This Hospice Care Week I want to raise awareness of the vital work and services St Ann’s Hospice provides to so many people across many of the Greater Manchester communities.
I qualified as a Nurse in 2000 and have worked in many hospices and hospitals across Greater Manchester. Since 2011 I have been a clinical nurse specialist in palliative care and joined the St Ann’s team as a trainee Advanced Clinical Practitioner (ACP) in 2020 during the pandemic – which was quite the baptism of fire! I completed the two-year accelerated master’s programme and qualified as an ACP this year.
Often people say they don’t know how I do this job, but simply by helping and being there for people, that keeps me going. There is so much positive feedback from staff and families that you support, so it really makes my job worthwhile.
I want this Hospice Care Week to change people’s perceptions of hospices and debunk many of the myths around them. People are terrified of us because of the old-fashioned idea that people come here to die and that we only pave the way for this to take place. But that is not the reality at all. Damian Lacey, Advanced Clinical Practitioner
Treatments have improved with people living much longer and fuller lives with their illnesses. A lot of people come to us for symptom control to be able to live with their illness, which is why it is so important to stress that hospices are about alleviating suffering for people.

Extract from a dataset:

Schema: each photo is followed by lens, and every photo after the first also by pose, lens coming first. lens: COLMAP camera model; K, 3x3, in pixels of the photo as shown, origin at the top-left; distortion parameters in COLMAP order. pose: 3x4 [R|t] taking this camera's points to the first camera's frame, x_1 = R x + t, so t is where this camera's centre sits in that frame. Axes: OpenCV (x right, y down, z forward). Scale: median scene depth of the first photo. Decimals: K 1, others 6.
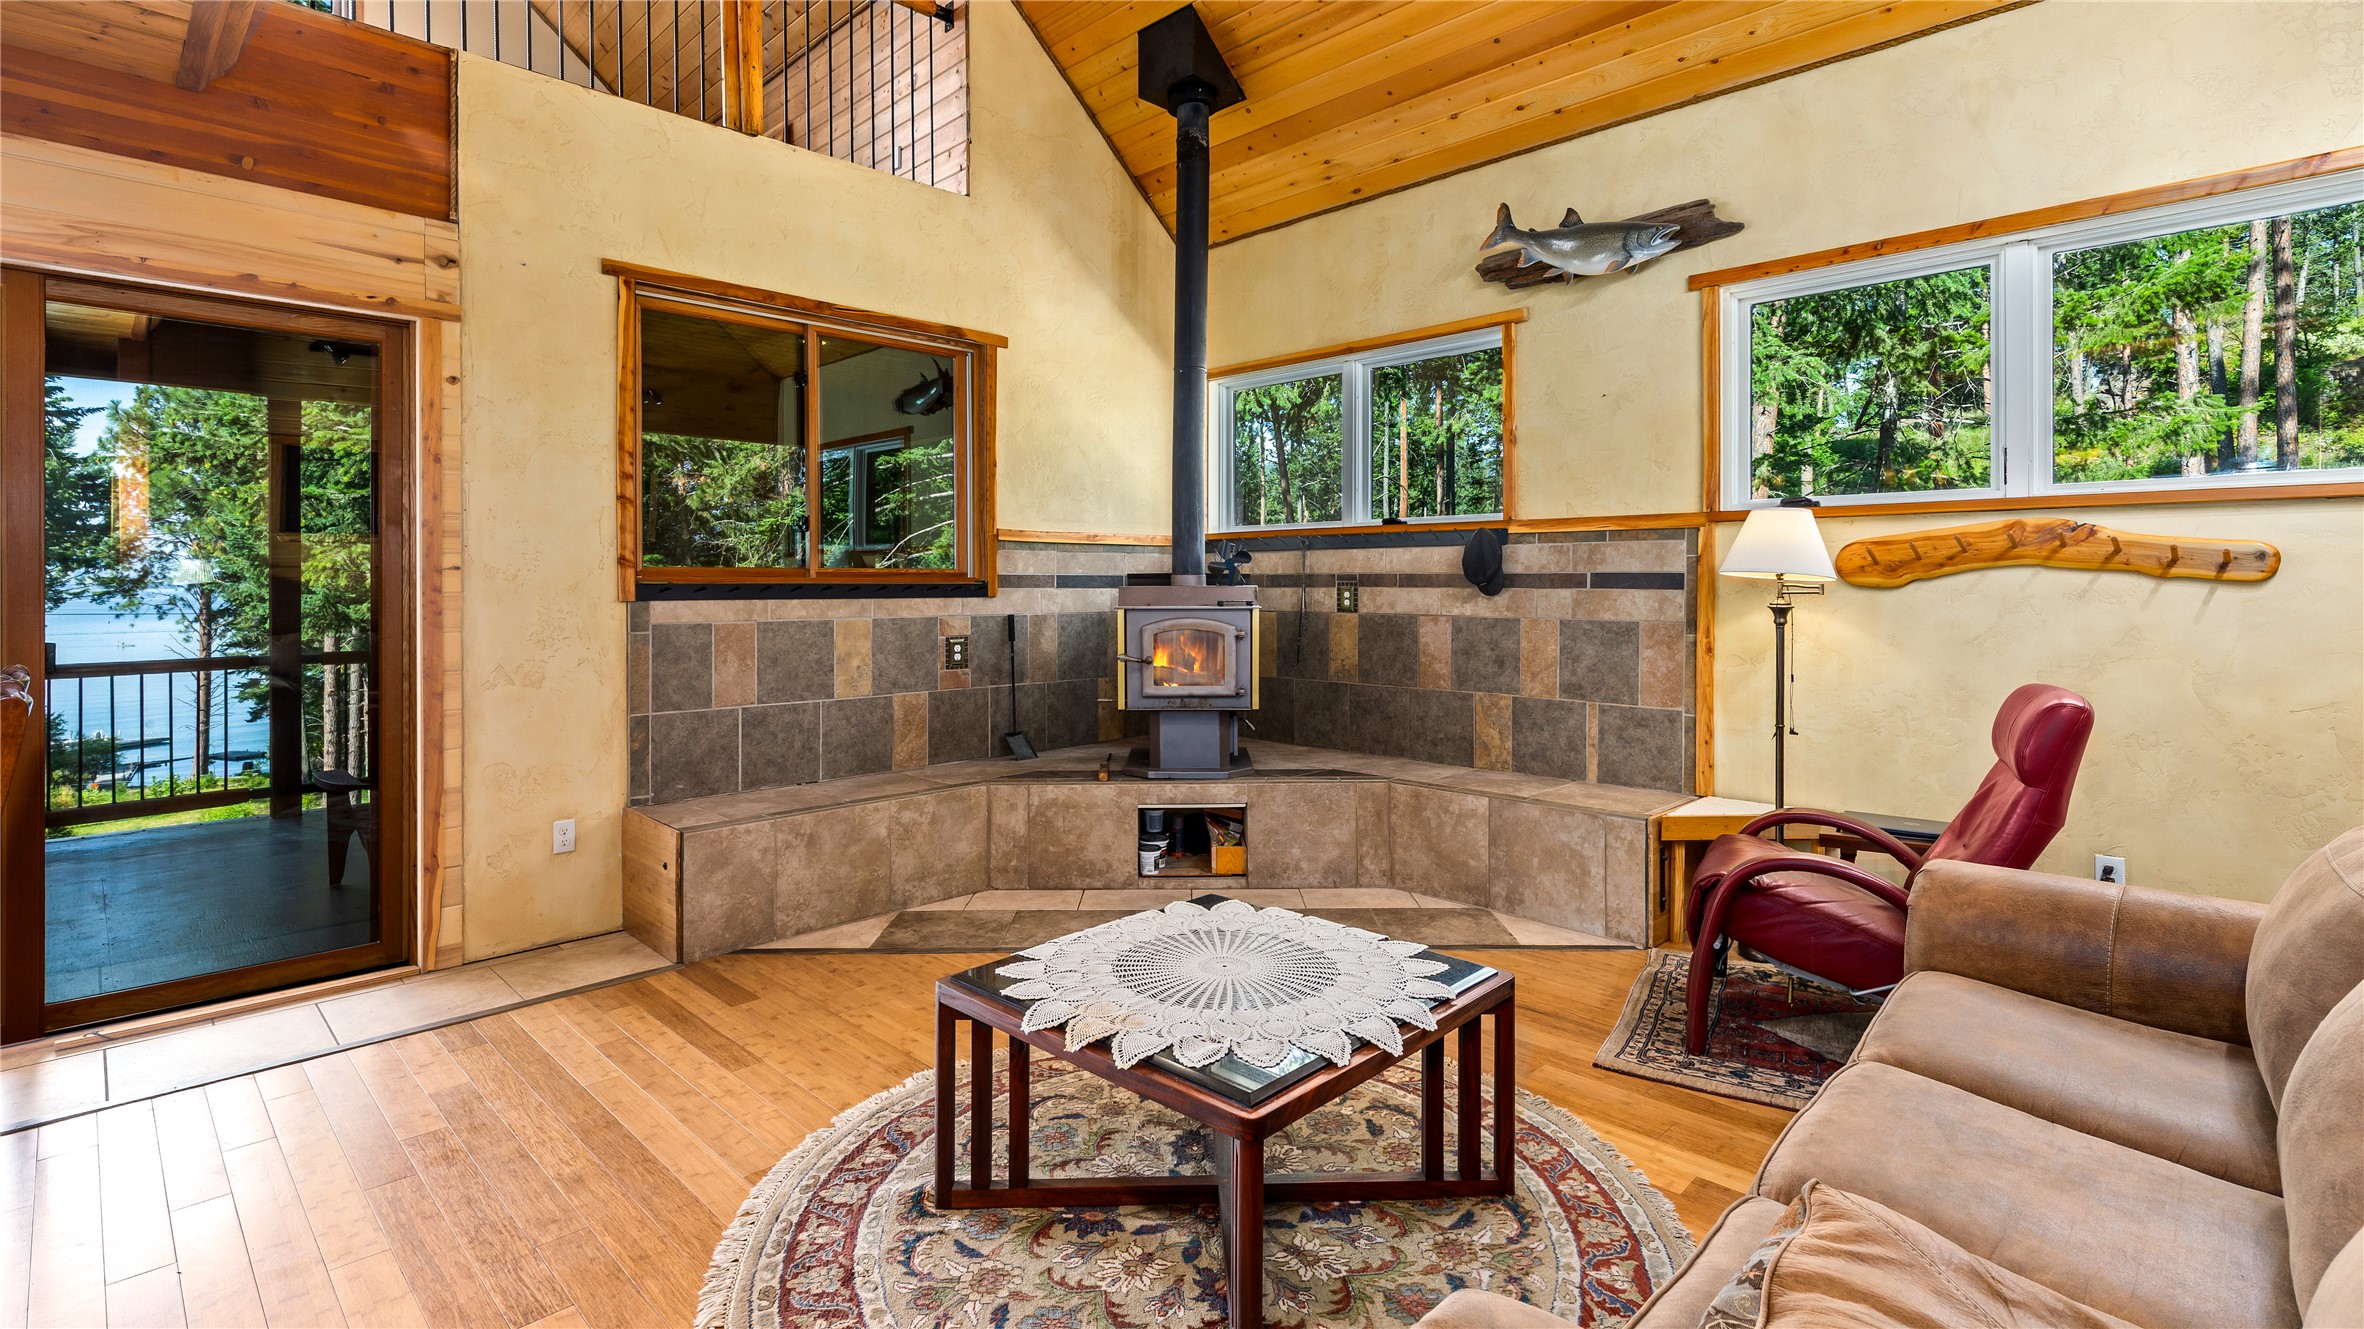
lens RADIAL K [[1116.4, 0, 1204.0], [0, 1116.4, 586.2], [0, 0, 1]] dist [0.010683, -0.002416]
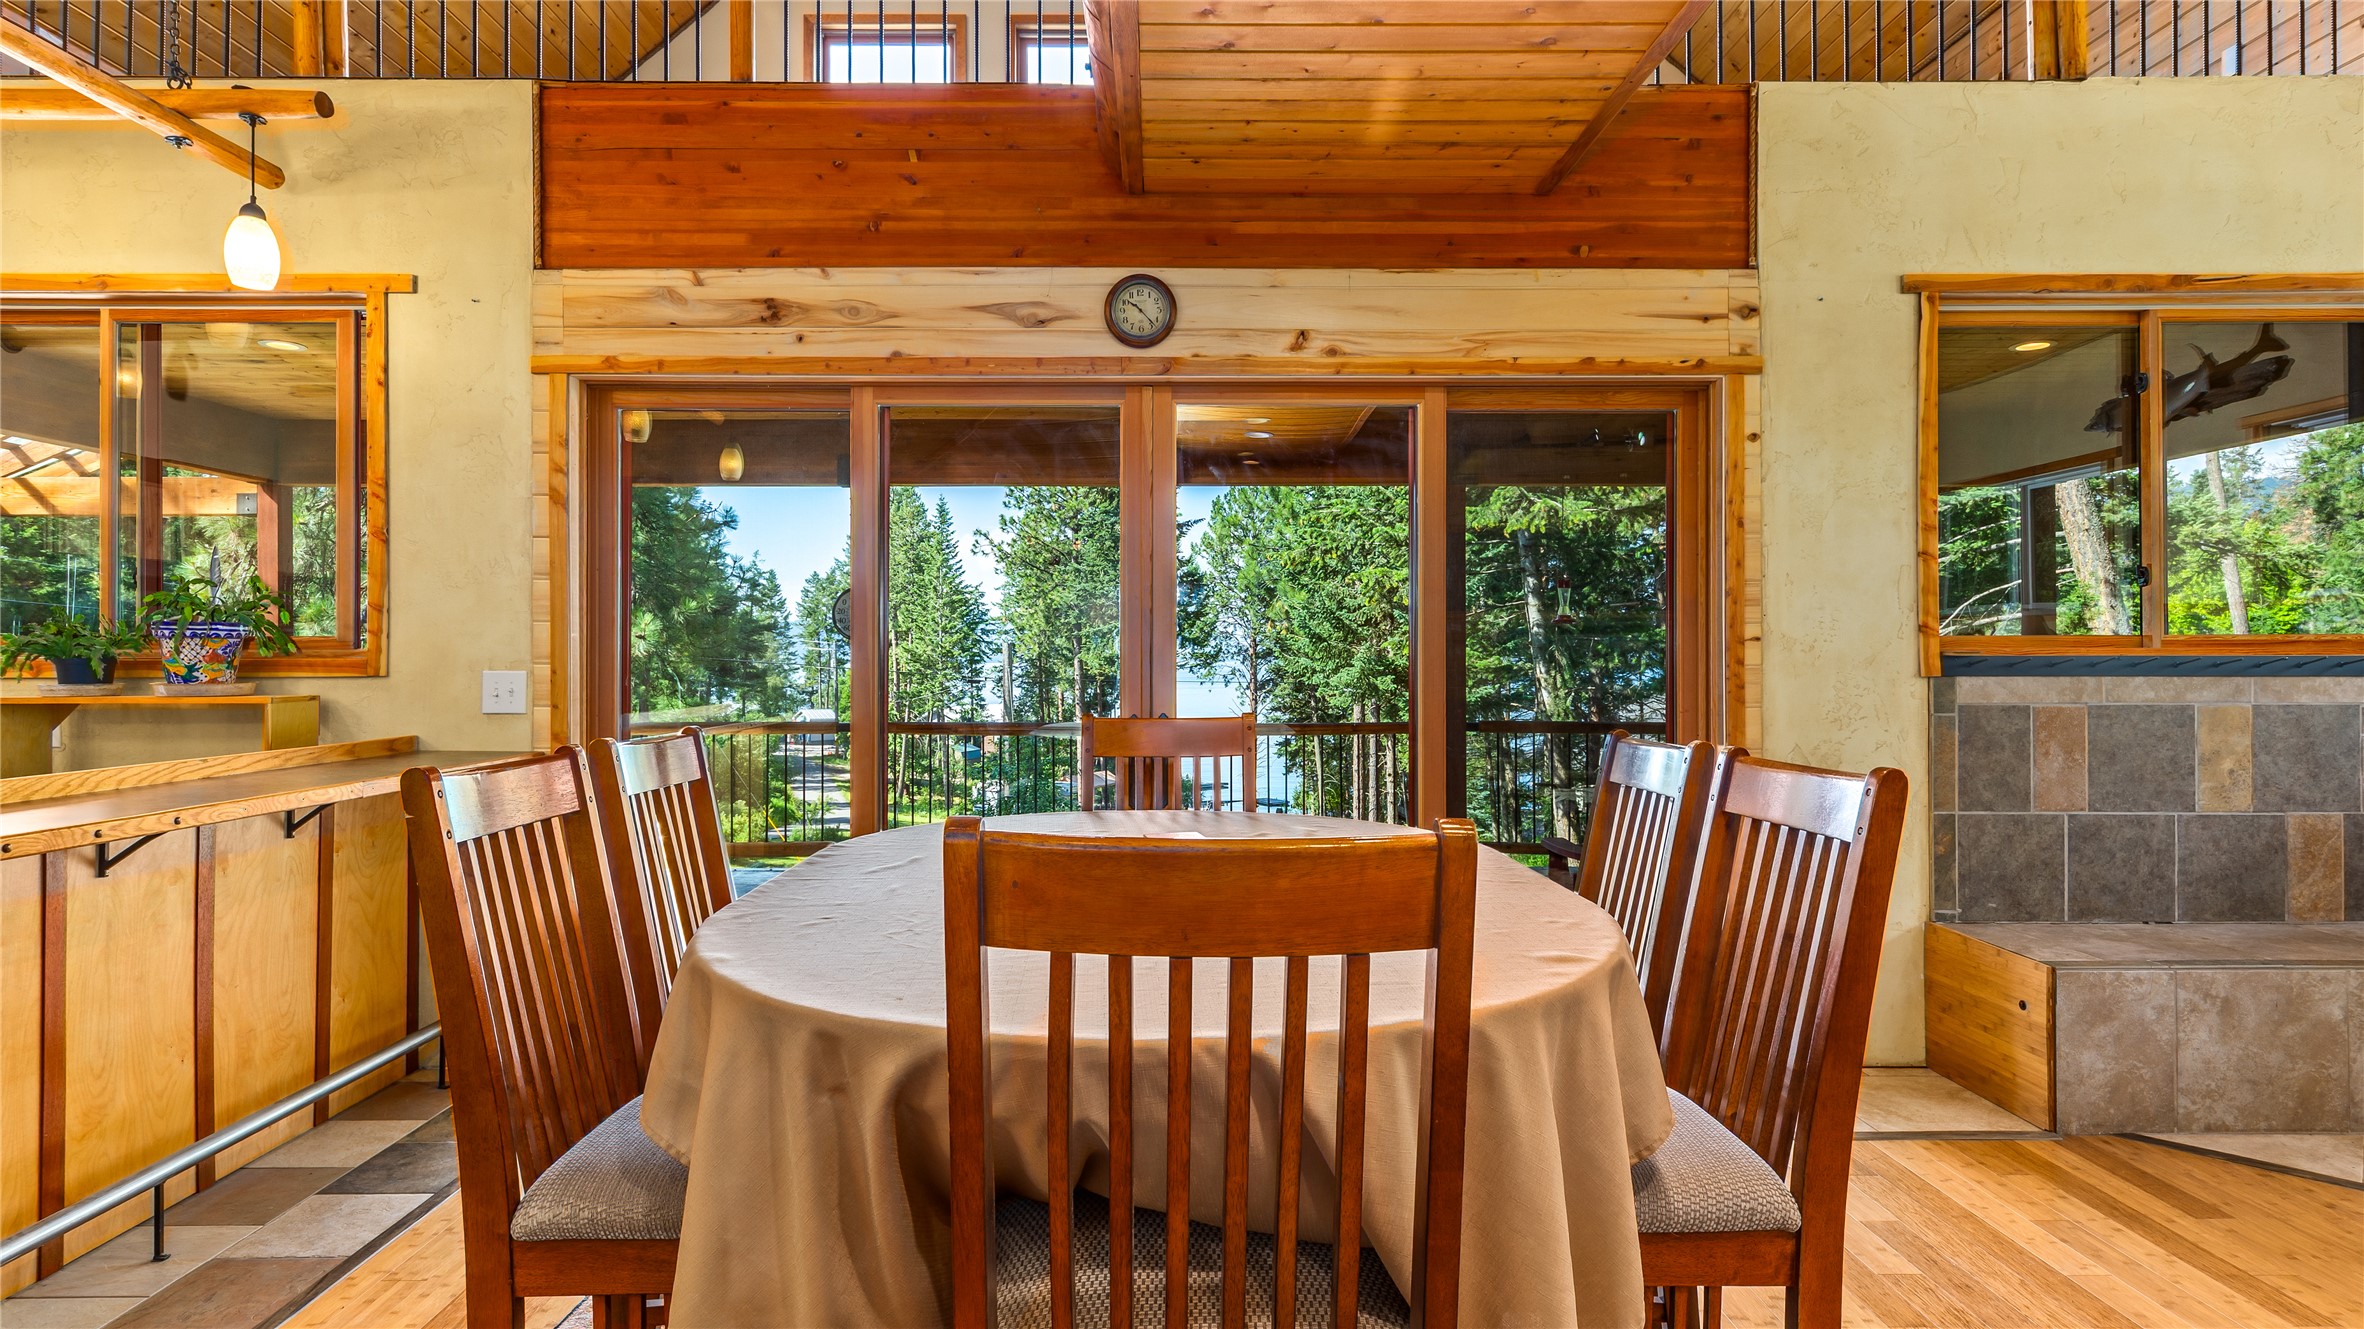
lens RADIAL K [[1232.1, 0, 1137.8], [0, 1232.1, 655.4], [0, 0, 1]] dist [0.004620, 0.000924]
pose [[0.692925, -0.001995, -0.721007, -0.250994], [-0.000965, 0.999993, -0.003694, 0.001544], [0.721009, 0.003255, 0.692918, -0.069642]]
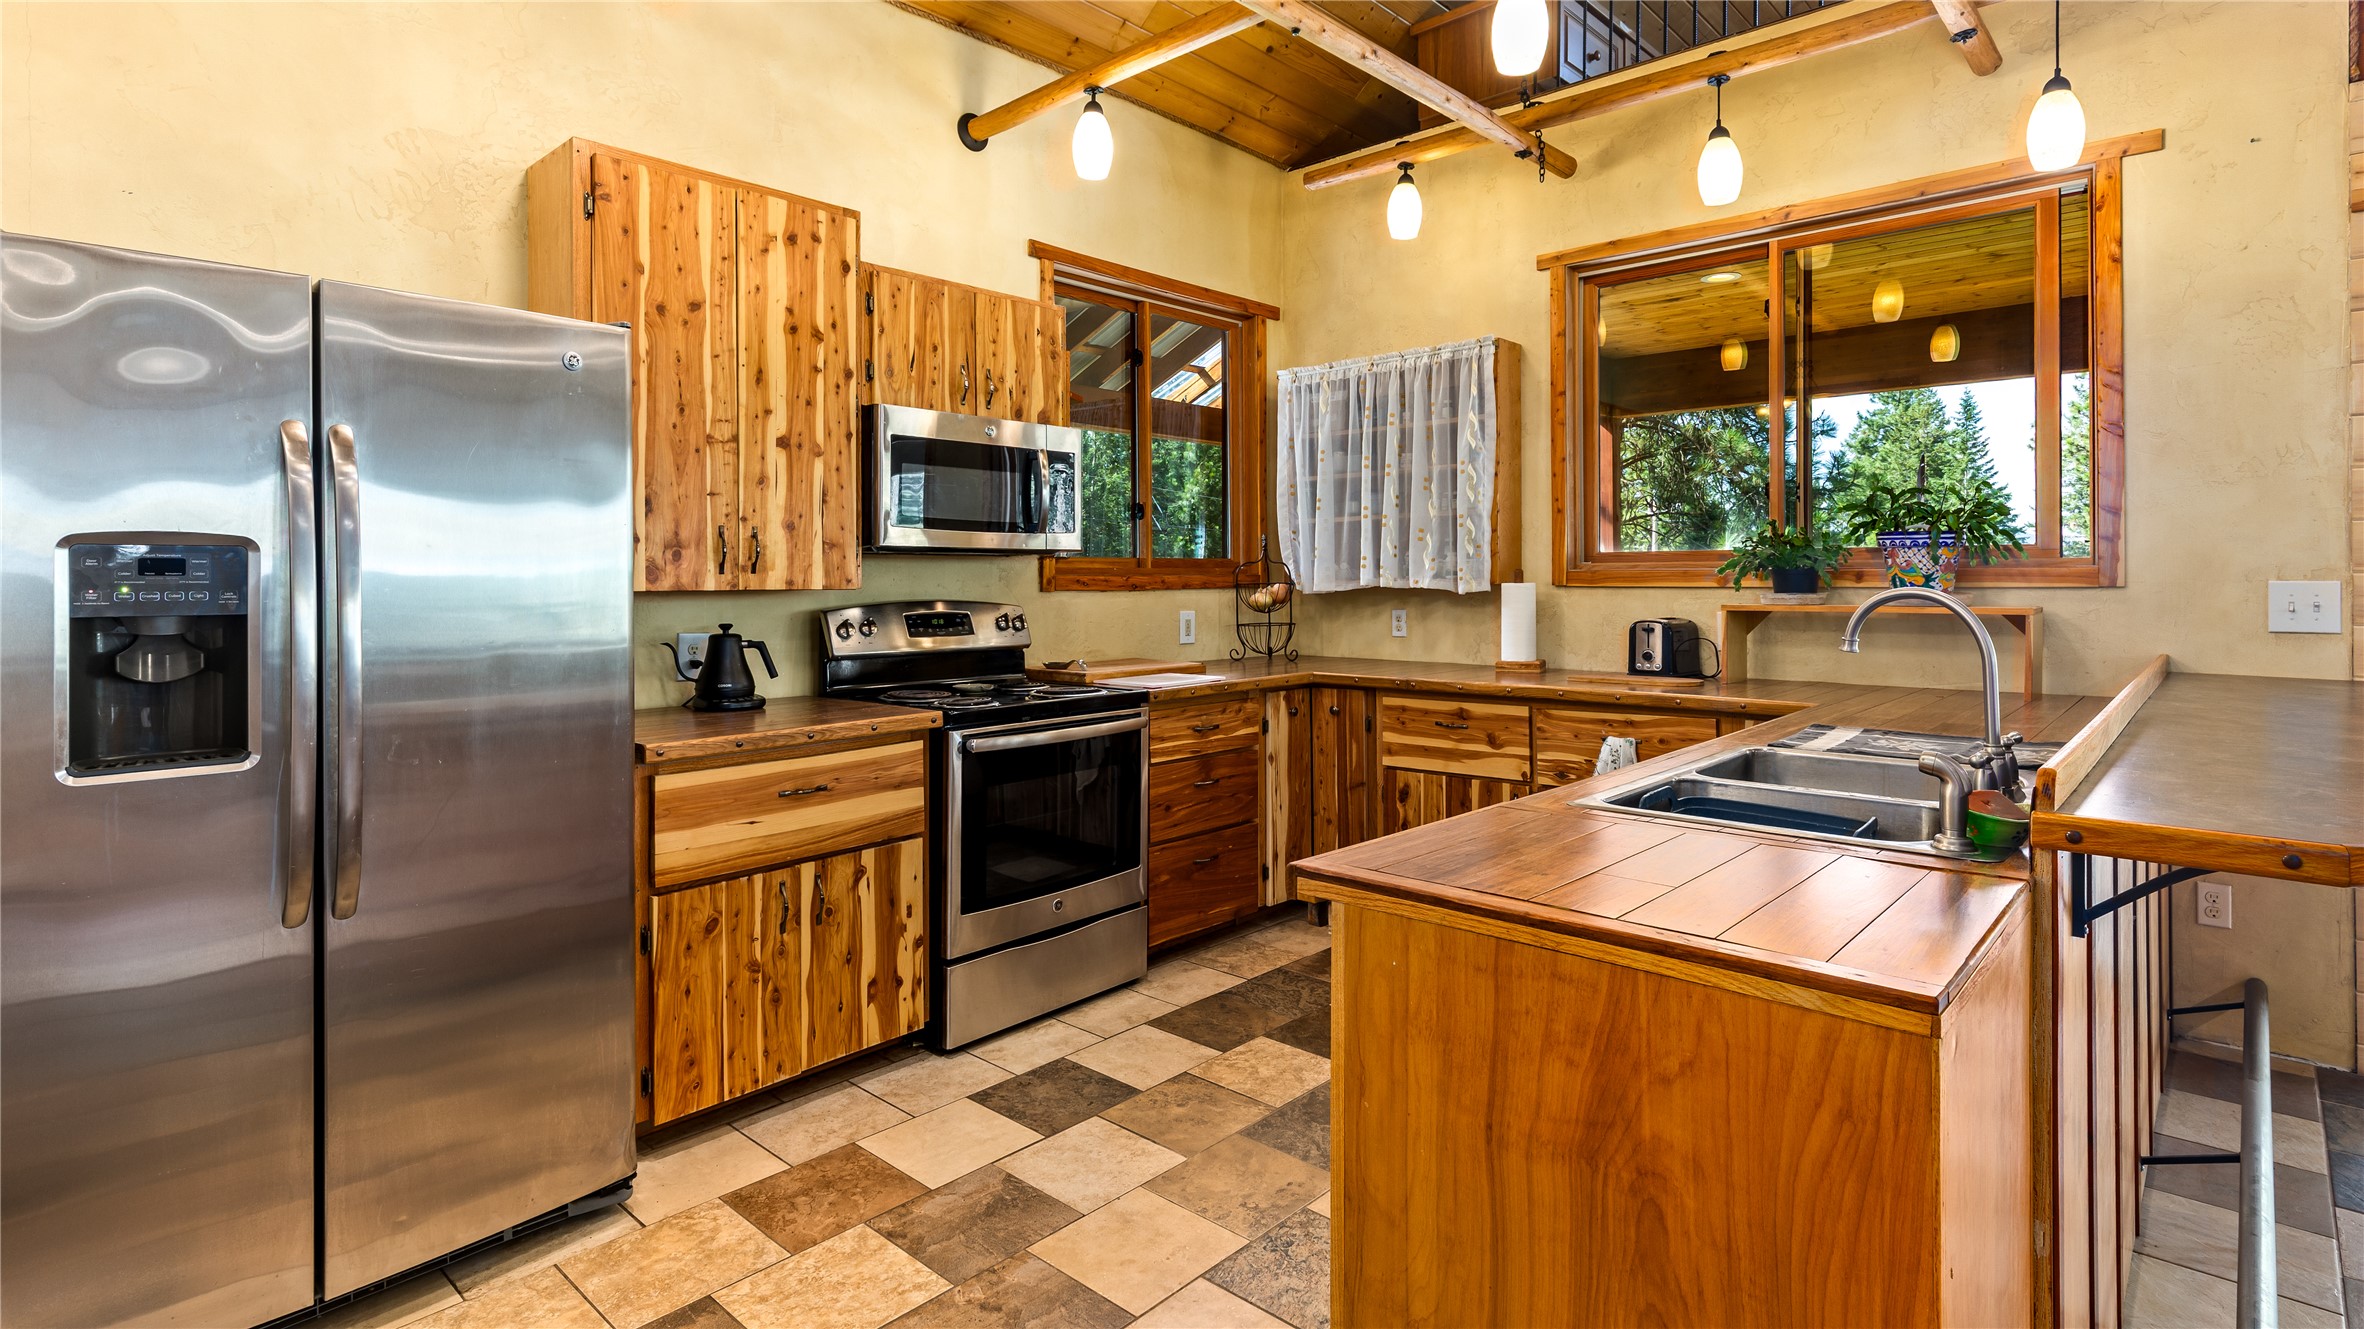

St Ann’s works to provide not just medical plans but also non-pharmacological ways to manage life, by providing practical support to access better equipment at home and educating patients and families that we support. We provide talking therapies and complementary therapies as well as outpatient care in the form of our Being You Centre.
Hospices are so much more than just advising on medicines to patients!
Getting this message across to the wider public is so important in changing people’s thought processes around hospices and what they are used for. St Ann’s is a great vehicle for change to support people with care planning and are vital providers of education for professionals caring for patients with life-limiting illnesses and their loved ones.
It is also so significant to de-medicalise death. We’ve become so frightened to talk about the end of our lives, but opening conversations to turn dying not necessarily into a negative thing should be prioritised. Death should not be viewed as dark and full of terror; we should stop hiding away from it so we can prepare ourselves through supporting one another.
Hospice Care Week highlights the importance of providing the best environment possible to care for and support patients in. St Ann’s Hospice’s building in Heald Green has outlived its purpose and we are so excited for the new building so that we can better connect to outdoor spaces and improve the care of all our patients.
St Ann’s Build It Together campaign is raising the final £2 million that we need to build our brand new hospice in Heald Green, replacing our current Victorian building which is in urgent need of replacement as it needs continual and costly repairs.
This will see our current hospice in Heald Green replaced with a purpose-built facility costing over £22m in total, with larger landscaped grounds and many improvements, including 21 individual en-suite private bedrooms.
The campaign, which launched in June, has already raised £420,000 and we are urging people across Greater Manchester to get involved.